Screenshot of the collections viewer

Getting started

  • Make sure you have Node and NPM installed

    • Development was done using Node version 22.14.0, but other versions will probably work
  • Run npm install to install dependencies

Run in STDIO mode

  • Copy run-example.sh to run.sh and set the correct path (to the repository directory)

  • Copy .env-example to .env and modify it if needed (should work as is)

  • Start MongoDB using docker-compose up or use your own Mongo instance

    • If using your own instance, remember to change exported MONGO_* and RUN_MODE environment variables in the run.sh file accordingly
  • Configure your editor/tool to use the MCP server

    Cursor editor example (mpc.json):

     {
         "mcpServers": {
             "data_service": {
                 // Same repository path as mentioned above
                 "command": "/<path>/run.sh",
                 "args": []
             }
         }
     }
    

Run in SSE mode

Note: Running in SSE mode seems sketchy at times. While it works fine for the MCP Inspector tool. The server has sometimes crashed when Cursor or Cline was the client.
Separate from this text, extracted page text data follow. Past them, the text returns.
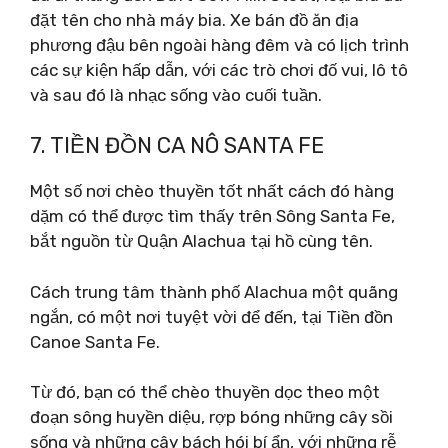
đặt tên cho nhà máy bia. Xe bán đồ ăn địa
phương đậu bên ngoài hàng đêm và có lịch trình
các sự kiện hấp dẫn, với các trò chơi đố vui, lô tô
và sau đó là nhạc sống vào cuối tuần.
7. TIỀN ĐỒN CA NÔ SANTA FE
Một số nơi chèo thuyền tốt nhất cách đó hàng
dặm có thể được tìm thấy trên Sông Santa Fe,
bắt nguồn từ Quận Alachua tại hồ cùng tên.
Cách trung tâm thành phố Alachua một quãng
ngắn, có một nơi tuyệt vời để đến, tại Tiền đồn
Canoe Santa Fe.
Từ đó, bạn có thể chèo thuyền dọc theo một
đoạn sông huyền diệu, rợp bóng những cây sồi
sống và những cây bách hói bí ẩn, với những rễ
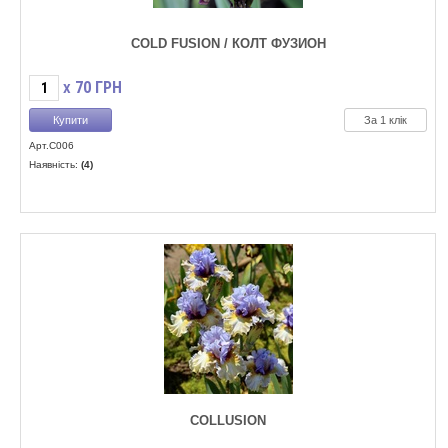
COLD FUSION / КОЛТ ФУЗИОН
70
ГРН
X
За 1 клік
Арт.C006
Наявність:
(4)
COLLUSION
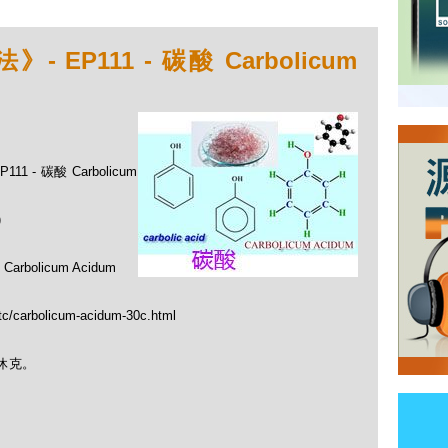
EP111 - 碳酸 Carbolicum
 - 碳酸 Carbolicum
)
licum Acidum
_tc/carbolicum-acidum-30c.html
休克。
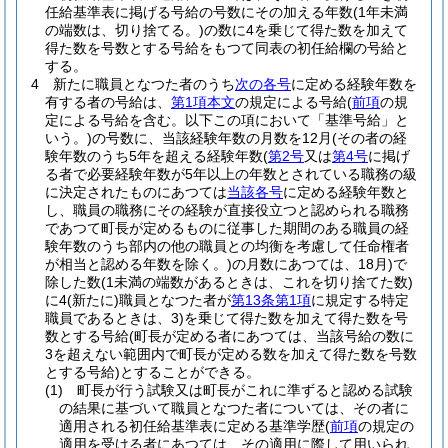
任給基準表に掲げる号給の号数にその加える年数
(1年未満
の端数は、切り捨てる。)
の数に4を乗じて得た数を加えて
得た数を号数とする号給をもつて同表の初任給欄の号給と
する。
4
新たに職員となつた者のうち
次の各号
に定める経験年数を
有する者の号給は、
第1項本文
の規定による号給
(
前項
の規
定による号給を含む。以下この項において「基準号給」と
いう。)
の号数に、当該経験年数の月数を12月
(その者の経
験年数のうち5年を超える経験年数
(
第2号
又は
第4号
に掲げ
る者で必要経験年数が5年以上の年数とされている職務の級
に決定されたものにあつては
当該各号
に定める経験年数と
し、職員の職務にその経験が直接役立つと認められる職務
であつて町長が定めるものに従事した期間のある職員の経
験年数のうち部内の他の職員との均衡を考慮して任命権者
が相当と認める年数を除く。)
の月数にあつては、18月)
で
除した数
(1未満の端数があるときは、これを切り捨てた数)
に4
(新たに)
職員となつた者が
第13条第1項
に規定する特定
職員であるときは、3)を乗じて得た数を加えて得た数を号
数とする号給
(町長が定める者にあつては、当該号給の数に
3を超えない範囲内で町長が定める数を加えて得た数を号数
とする号給)
とすることができる。
(1)
町長が行う試験又は町長がこれに準ずると認める試験
の結果に基づいて職員となつた者については、その者に
適用される初任給基準表に定める基準学歴
(
前項
の規定の
適用を受ける者にあつては、その適用に際して用いられ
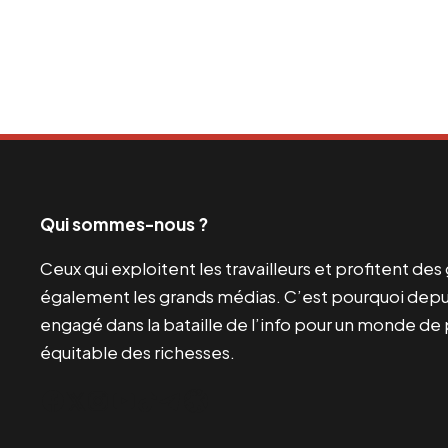
Qui sommes-nous ?
Ceux qui exploitent les travailleurs et profitent de
également les grands médias. C’est pourquoi depui
engagé dans la bataille de l’info pour un monde de 
équitable des richesses.
Facebook
Twitter
Instagram
YouTube
TikTok
Telegram
Lien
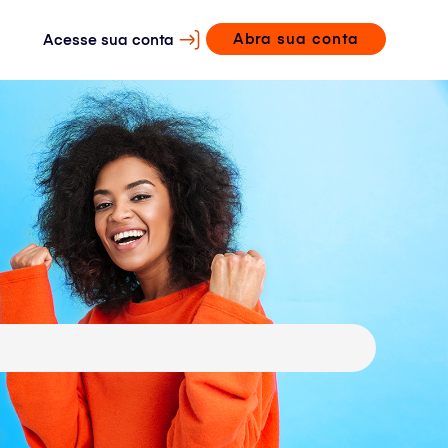
Abra sua conta
Acesse sua conta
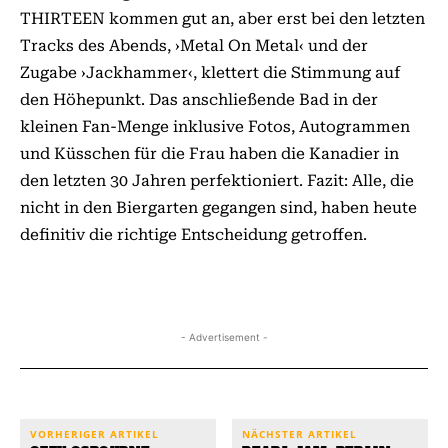
THIRTEEN kommen gut an, aber erst bei den letzten
Tracks des Abends, ›Metal On Metal‹ und der
Zugabe ›Jackhammer‹, klettert die Stimmung auf
den Höhepunkt. Das anschließende Bad in der
kleinen Fan-Menge inklusive Fotos, Autogrammen
und Küsschen für die Frau haben die Kanadier in
den letzten 30 Jahren perfektioniert. Fazit: Alle, die
nicht in den Biergarten gegangen sind, haben heute
definitiv die richtige Entscheidung getroffen.
- Advertisement -
VORHERIGER ARTIKEL
NÄCHSTER ARTIKEL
So some improvements should be made to make SSE mode a bit sturdier.

  • Start MongoDB using docker-compose up or use your own Mongo instance

    • If using your own instance, remember to change exported MONGO_* and RUN_MODE environment variables in the .env file accordingly
  • Start the server: npm start

  • Configure your editor/tool to use the MCP server

    Cursor editor example (mpc.json):

     {
         "mcpServers": {
             "data_service": {
                 "url": "http://localhost:3001/sse",
             }
         }
     }
    

Start the app using scripts

NPM Scripts
  • start

    • Starts the back-end directly from sourcecs using TSX.
    • Serves front-end from dist/public/
    • No hot-reloading is enabled
    • Front- and back-end are both available at port 3001
  • dev:back

    • Starts the back-end on port 3001
    • Hot-reloading is enabled
  • dev:front

    • Starts the front-end on port 5173 (default Vite port)
    • Hot-reloading is enabled
  • dev

    • Runs dev:back and dev:front concurrently
    • Front- and back-end are served from ports 5173 and 3001 respectively
    • Hot-reloading is enabled for both
  • start:prod

    • Run this script when providing the MCP server in SSE mode to an LLM
    • Builds the app
    • Runs the app from dist/, making available on port 3001
    • No hot-reloading (obviously)
Shell script
  • run.sh
    • You are not supposed to run this shell script. Instead you will provide it for the LLM to run.
    • Sets environment variables (NPM scripts above uses dotenv)
    • Runs the app directly from dist/ in STDIO mode
    • Note that it will not compile the app for you, so make sure to do that beforehand

Available resources

  • data://server-description

    Server Description: Description of the data service and its use cases.

  • data://collections

    Metadata about available collections

Available tools

Note: This section will not explain each tool in detail. Fot that please check src/back-end/mcp/tools/_tools-schema.yml where you can see the descriptions provided for the LLM.

  • add_collection_type

    Create a new collection type in the database

  • add_batch_to_collection

    Add one or more entries to a collection

  • get_from_collection

    Perform a query to retrieve entries from a collection

  • delete_from_collection

    Delete a collection entry

  • collection_summary

    Get a summary of a collection (returns all entries but only includes the _id and summary fields)

  • get_resource_data

    Provides the same information as the data://server-description and data://collections resources. The reason for incuding it, is that not all MCP clients support resources.